- **Document text**
========
There is a very strong possibility a patient will have to seek out a new doctor to receive PAS services. In states where physician-assisted suicide is legal, very few doctors actual offer the service. It is estimated that in Oregon, the state where it all started, only 2 -3 % of the physicians offer the service. Most patients seeking physician-assisted suicide usually contact the advocacy group Compassion and Choices to locate a physician. There is also no formal training or medical certification offered to doctors. Those that participate in providing this service usually learn from other doctors who have done it.
The answer is "No." While the individual medications are FDA approved, the medication consumed by a patient is a "cocktail" of various drugs, which has been developed by physicians that participate with physician-assisted suicides. The information about the drug mixture in the "cocktail" is shared by physician to physician. If a physician decides to modify the "cocktail," probably to make it work more efficiently, they are free to do so. This has occurred in the past, sometimes with bad results. In the physician-assisted suicide world the patient is also the test subject. The "cocktail" is not FDA approved.
Is death immediate with assisted suicide? Does family have to be notified? Can the drug be taken in a public place?
========
- **Aim of the exercise**
Carry on the passage about physician-assisted suicide from its final sentence.

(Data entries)
========
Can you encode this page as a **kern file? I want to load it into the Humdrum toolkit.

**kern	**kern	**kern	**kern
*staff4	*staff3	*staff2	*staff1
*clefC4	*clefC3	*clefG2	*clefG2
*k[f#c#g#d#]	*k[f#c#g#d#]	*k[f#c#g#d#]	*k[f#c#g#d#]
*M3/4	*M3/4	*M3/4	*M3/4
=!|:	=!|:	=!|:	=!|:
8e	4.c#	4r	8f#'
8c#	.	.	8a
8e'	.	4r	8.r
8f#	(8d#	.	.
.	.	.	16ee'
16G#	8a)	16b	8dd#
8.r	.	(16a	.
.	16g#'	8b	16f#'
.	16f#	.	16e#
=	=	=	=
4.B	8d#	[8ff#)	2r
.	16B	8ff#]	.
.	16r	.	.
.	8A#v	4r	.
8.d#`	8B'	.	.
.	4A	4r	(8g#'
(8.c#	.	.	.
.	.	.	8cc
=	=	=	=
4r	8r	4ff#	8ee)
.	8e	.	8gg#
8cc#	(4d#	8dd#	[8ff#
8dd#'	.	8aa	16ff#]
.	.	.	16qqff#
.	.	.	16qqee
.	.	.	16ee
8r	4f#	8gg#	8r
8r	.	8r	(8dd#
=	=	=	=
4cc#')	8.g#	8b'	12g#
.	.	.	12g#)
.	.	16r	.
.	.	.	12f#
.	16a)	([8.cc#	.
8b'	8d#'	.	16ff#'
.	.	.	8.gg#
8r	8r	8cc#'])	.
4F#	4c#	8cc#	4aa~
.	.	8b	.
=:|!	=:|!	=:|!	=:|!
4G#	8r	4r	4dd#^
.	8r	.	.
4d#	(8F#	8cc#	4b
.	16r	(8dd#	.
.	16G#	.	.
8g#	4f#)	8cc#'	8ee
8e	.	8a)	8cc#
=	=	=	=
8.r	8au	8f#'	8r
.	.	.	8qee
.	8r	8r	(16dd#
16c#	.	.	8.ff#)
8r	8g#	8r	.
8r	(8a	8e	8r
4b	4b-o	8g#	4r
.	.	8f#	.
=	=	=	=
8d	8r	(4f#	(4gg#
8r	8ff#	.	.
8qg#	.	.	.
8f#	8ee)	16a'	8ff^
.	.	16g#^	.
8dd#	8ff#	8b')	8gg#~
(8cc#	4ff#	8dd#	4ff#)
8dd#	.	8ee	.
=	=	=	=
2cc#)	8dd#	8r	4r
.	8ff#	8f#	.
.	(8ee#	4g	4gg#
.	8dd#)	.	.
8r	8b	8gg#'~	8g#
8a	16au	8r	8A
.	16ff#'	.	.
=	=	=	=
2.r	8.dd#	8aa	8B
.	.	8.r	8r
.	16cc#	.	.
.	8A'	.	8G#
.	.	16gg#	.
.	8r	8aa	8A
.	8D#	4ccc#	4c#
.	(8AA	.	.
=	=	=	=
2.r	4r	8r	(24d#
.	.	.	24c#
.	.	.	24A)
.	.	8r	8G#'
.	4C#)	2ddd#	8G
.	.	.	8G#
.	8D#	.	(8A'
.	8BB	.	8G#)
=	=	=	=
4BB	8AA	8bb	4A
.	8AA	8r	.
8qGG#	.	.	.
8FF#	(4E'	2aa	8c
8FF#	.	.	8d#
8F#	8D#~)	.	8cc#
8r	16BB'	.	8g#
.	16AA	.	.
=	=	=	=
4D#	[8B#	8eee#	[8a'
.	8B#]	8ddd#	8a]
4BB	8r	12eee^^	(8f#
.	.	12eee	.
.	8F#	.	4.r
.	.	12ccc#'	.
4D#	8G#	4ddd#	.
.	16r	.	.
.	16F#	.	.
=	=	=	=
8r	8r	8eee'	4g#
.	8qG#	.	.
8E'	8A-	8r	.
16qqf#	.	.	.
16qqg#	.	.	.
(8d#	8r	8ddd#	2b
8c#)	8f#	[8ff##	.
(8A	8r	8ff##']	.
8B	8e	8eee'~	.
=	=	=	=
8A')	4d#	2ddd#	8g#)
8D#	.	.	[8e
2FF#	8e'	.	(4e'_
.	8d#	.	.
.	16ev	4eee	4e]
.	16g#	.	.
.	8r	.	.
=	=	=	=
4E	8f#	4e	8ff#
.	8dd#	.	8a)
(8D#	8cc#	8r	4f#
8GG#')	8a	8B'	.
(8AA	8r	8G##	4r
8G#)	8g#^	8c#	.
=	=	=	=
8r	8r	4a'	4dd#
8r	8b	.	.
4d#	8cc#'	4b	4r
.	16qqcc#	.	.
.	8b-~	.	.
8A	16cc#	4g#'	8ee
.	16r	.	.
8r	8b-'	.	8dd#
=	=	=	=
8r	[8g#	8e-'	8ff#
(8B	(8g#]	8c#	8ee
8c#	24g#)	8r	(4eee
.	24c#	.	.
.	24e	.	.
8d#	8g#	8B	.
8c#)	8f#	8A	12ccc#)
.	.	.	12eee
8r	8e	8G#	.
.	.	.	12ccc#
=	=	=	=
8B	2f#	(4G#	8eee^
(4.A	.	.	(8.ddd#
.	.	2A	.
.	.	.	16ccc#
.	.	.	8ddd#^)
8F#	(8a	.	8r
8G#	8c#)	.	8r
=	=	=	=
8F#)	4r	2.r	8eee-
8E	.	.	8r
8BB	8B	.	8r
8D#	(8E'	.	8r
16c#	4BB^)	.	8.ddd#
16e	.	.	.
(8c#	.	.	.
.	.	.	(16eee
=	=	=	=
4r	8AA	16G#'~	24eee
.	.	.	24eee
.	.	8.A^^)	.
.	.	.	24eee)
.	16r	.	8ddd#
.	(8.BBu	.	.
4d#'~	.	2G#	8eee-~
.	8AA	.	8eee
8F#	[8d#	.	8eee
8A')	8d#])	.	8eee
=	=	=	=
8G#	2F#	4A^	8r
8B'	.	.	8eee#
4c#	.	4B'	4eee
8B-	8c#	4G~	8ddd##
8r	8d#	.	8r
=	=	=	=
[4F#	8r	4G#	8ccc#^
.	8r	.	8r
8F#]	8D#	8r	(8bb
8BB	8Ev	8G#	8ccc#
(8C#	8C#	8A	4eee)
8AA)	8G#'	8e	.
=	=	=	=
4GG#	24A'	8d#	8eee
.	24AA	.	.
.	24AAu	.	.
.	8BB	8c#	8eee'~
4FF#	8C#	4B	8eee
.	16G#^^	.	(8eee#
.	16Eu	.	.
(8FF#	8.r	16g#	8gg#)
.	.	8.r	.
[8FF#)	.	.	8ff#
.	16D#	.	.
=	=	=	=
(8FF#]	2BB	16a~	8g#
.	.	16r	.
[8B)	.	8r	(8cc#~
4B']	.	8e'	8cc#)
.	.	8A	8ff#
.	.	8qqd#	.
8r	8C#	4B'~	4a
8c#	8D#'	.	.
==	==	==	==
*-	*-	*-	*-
========
- **Output for this exercise**
No, it can take hours or even days to die. In most cases a person takes the drug at home with no medical personnel present, so the reporting of the time it took the person to die may not be accurate.
No. The person does not have to inform any family members?
Yes, the drugs can be taken in a public place? Although the laws usually prohibit the consuming of the drug in a public place, like a beach on a lake, there is no way to enforce this provision.
How are the body and brain affected by the lethal medications- does a person experience pain, pressure, emotions?
There have not been large scale studies of the effect of lethal medications on the body. The physical reaction manifested may mask internal disturbance and suffering.
Its effects have been compared to lethal injections that are used in executions, with calls for further research.
Physician-assisted suicide is not medical care. It is the failure of medicine. It is not relief of pain or suffering, because the person will not be alive to experience the relief.